(Supplied information begins)

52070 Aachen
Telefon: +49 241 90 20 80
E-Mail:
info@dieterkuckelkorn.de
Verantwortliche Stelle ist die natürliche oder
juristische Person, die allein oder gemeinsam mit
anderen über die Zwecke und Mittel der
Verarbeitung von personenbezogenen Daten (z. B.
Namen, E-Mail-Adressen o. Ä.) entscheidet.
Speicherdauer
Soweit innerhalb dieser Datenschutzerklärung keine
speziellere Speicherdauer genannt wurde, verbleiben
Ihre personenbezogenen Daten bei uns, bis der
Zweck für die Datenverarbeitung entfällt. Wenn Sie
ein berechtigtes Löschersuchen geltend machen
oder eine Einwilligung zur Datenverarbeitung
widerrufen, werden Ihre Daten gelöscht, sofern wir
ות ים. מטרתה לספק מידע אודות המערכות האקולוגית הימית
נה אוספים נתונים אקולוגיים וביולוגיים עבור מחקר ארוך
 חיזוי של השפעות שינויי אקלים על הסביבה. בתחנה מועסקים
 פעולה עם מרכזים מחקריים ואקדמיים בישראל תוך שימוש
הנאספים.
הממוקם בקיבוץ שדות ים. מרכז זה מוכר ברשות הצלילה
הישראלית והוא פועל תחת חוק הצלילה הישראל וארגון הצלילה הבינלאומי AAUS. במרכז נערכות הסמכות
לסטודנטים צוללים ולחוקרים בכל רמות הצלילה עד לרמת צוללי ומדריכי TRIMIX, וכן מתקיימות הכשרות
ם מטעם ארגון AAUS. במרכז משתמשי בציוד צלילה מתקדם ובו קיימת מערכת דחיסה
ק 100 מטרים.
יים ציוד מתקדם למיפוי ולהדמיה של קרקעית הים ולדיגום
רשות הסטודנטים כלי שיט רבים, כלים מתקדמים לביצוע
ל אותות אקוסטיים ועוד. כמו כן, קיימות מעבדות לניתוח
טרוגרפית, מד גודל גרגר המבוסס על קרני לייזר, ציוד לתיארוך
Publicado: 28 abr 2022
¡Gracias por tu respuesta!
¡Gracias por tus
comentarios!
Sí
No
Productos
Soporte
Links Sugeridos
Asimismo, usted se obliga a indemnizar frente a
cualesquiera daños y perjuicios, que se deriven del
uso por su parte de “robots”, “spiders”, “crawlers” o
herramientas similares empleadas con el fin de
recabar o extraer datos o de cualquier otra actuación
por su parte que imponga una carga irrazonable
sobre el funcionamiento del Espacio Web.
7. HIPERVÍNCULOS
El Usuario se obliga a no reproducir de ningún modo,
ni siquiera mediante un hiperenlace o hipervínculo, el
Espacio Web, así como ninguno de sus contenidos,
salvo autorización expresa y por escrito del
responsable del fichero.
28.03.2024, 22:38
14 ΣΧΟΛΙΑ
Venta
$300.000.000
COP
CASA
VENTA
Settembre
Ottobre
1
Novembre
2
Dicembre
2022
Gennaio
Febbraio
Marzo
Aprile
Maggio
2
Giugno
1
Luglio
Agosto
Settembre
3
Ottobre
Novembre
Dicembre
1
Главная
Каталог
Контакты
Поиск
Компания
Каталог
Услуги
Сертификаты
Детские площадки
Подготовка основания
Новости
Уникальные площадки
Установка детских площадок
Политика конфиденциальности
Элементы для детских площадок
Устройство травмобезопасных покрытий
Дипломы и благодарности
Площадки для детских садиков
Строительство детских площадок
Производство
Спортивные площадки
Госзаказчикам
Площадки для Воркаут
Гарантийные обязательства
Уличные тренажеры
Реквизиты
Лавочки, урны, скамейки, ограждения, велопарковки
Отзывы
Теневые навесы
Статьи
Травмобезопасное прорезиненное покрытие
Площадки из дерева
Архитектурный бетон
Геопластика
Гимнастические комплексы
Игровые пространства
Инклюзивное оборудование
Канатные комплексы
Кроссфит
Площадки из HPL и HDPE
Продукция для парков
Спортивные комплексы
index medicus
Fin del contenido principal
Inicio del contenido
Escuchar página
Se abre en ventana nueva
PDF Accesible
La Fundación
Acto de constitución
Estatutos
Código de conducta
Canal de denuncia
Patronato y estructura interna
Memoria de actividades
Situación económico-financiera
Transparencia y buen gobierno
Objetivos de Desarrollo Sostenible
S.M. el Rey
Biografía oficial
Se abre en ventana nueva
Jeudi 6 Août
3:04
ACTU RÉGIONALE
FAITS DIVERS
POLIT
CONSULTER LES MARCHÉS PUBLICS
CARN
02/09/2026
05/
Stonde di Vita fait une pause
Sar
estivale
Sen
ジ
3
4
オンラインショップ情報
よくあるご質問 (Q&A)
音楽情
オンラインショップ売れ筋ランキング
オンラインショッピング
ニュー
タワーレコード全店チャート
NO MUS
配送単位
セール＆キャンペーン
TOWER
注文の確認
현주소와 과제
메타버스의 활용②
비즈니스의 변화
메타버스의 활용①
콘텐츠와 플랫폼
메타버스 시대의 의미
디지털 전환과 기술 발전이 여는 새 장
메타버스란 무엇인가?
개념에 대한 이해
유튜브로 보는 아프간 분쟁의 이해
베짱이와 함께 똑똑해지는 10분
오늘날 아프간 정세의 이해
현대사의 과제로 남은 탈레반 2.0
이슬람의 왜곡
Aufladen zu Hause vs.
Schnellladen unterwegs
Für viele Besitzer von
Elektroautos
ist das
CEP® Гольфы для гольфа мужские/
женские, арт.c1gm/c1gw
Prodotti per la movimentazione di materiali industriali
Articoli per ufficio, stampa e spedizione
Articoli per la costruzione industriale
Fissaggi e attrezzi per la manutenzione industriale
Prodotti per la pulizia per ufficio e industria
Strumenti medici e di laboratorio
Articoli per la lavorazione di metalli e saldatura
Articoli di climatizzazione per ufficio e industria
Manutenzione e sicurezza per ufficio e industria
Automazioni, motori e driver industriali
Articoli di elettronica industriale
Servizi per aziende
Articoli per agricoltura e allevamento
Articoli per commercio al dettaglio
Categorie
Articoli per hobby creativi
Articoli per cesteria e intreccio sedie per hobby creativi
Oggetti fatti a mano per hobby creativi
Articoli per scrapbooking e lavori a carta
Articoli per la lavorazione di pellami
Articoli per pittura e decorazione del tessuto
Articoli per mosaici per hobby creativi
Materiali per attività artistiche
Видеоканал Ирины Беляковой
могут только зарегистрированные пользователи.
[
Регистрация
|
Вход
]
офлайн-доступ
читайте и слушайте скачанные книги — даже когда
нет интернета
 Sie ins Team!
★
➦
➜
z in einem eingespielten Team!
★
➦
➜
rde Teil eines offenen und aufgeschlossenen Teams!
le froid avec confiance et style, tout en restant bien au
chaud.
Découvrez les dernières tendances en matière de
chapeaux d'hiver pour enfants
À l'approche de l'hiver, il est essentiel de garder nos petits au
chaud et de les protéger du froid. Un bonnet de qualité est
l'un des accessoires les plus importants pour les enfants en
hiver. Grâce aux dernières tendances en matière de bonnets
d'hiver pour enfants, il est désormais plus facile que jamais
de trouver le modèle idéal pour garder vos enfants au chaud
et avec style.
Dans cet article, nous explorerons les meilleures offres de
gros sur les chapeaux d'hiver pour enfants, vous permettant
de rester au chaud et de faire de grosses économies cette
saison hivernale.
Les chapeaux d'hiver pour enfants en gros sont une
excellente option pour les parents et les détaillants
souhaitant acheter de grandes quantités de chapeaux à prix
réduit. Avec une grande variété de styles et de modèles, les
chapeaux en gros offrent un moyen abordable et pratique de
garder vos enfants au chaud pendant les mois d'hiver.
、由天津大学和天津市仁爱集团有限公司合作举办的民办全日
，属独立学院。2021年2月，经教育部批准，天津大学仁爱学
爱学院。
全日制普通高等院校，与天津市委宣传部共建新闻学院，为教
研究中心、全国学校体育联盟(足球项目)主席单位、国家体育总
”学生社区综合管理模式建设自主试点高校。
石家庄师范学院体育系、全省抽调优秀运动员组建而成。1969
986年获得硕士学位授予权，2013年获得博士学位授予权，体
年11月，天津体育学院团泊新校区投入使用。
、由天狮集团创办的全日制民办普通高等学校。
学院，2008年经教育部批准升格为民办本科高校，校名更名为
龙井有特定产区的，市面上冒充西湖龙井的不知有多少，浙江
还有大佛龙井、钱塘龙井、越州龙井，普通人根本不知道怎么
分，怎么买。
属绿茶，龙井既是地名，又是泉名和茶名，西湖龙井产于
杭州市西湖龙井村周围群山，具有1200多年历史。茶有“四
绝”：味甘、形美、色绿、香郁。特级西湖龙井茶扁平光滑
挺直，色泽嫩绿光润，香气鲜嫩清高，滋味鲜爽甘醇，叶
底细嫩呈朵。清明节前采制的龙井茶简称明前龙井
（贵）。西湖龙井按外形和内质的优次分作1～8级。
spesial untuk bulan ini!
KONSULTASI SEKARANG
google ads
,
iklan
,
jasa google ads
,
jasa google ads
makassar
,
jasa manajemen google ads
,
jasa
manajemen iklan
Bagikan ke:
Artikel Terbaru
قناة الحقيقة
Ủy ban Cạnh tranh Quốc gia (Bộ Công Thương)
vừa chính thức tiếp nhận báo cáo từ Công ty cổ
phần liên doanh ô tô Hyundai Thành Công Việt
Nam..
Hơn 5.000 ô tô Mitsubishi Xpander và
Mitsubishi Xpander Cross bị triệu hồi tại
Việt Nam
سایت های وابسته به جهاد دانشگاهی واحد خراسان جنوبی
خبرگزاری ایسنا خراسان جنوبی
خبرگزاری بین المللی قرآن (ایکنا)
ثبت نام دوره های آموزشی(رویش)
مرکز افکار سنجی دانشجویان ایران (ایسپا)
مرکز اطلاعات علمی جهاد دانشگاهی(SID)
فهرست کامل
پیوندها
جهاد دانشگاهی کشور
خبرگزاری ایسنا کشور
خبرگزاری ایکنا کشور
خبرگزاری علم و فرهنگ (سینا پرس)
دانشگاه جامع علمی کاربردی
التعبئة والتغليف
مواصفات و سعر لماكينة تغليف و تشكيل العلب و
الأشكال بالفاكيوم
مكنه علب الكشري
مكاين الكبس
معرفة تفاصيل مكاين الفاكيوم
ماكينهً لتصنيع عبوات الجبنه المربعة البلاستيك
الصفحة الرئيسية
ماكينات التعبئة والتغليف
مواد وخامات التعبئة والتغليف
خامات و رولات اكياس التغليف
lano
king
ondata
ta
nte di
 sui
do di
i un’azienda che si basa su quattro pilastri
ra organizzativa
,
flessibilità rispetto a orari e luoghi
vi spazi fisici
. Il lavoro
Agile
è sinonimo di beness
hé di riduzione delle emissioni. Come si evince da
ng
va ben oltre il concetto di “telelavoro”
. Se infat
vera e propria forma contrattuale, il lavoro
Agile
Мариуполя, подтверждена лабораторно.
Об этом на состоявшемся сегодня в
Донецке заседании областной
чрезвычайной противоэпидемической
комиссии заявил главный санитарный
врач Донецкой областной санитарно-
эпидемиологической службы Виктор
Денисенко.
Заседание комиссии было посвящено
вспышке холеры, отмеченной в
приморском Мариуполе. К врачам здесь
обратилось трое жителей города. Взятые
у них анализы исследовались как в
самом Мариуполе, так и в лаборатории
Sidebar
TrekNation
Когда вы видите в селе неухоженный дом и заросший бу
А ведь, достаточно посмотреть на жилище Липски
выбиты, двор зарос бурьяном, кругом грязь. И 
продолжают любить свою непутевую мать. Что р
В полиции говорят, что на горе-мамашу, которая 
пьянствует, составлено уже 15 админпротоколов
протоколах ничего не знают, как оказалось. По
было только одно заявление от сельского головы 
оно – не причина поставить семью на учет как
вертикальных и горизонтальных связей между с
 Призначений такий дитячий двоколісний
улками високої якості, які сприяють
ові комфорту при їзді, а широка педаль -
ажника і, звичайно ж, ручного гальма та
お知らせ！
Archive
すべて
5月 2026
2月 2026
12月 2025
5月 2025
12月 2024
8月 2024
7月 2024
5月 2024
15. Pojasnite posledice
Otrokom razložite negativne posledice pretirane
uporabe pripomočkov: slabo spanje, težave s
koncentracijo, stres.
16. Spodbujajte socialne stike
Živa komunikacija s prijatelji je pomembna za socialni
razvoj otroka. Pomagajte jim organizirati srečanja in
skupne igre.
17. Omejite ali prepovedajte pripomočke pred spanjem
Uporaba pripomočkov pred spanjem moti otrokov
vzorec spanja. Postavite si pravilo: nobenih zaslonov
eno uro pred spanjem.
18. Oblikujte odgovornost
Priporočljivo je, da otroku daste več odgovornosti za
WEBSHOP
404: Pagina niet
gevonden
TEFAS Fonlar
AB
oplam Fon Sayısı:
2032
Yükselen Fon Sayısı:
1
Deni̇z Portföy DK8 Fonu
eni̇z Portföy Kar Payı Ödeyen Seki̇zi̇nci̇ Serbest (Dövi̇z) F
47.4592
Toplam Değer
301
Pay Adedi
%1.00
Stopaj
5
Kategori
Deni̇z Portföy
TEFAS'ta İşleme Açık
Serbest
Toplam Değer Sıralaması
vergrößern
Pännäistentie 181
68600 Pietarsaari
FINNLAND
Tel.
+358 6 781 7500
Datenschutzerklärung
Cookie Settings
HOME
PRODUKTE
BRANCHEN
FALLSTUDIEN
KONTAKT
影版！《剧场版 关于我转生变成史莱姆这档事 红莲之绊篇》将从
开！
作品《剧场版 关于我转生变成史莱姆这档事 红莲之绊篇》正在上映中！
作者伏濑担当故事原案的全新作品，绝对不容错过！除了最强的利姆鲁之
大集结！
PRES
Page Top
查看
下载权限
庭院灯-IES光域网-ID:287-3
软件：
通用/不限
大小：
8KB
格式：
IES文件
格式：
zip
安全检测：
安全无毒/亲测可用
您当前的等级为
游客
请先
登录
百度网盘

(Supplied information ends)

Print, exactly as they appear above, the lines running from the one with "skupne igre." through the final line.

skupne igre.
17. Omejite ali prepovedajte pripomočke pred spanjem
Uporaba pripomočkov pred spanjem moti otrokov
vzorec spanja. Postavite si pravilo: nobenih zaslonov
eno uro pred spanjem.
18. Oblikujte odgovornost
Priporočljivo je, da otroku daste več odgovornosti za
WEBSHOP
404: Pagina niet
gevonden
TEFAS Fonlar
AB
oplam Fon Sayısı:
2032
Yükselen Fon Sayısı:
1
Deni̇z Portföy DK8 Fonu
eni̇z Portföy Kar Payı Ödeyen Seki̇zi̇nci̇ Serbest (Dövi̇z) F
47.4592
Toplam Değer
301
Pay Adedi
%1.00
Stopaj
5
Kategori
Deni̇z Portföy
TEFAS'ta İşleme Açık
Serbest
Toplam Değer Sıralaması
vergrößern
Pännäistentie 181
68600 Pietarsaari
FINNLAND
Tel.
+358 6 781 7500
Datenschutzerklärung
Cookie Settings
HOME
PRODUKTE
BRANCHEN
FALLSTUDIEN
KONTAKT
影版！《剧场版 关于我转生变成史莱姆这档事 红莲之绊篇》将从
开！
作品《剧场版 关于我转生变成史莱姆这档事 红莲之绊篇》正在上映中！
作者伏濑担当故事原案的全新作品，绝对不容错过！除了最强的利姆鲁之
大集结！
PRES
Page Top
查看
下载权限
庭院灯-IES光域网-ID:287-3
软件：
通用/不限
大小：
8KB
格式：
IES文件
格式：
zip
安全检测：
安全无毒/亲测可用
您当前的等级为
游客
请先
登录
百度网盘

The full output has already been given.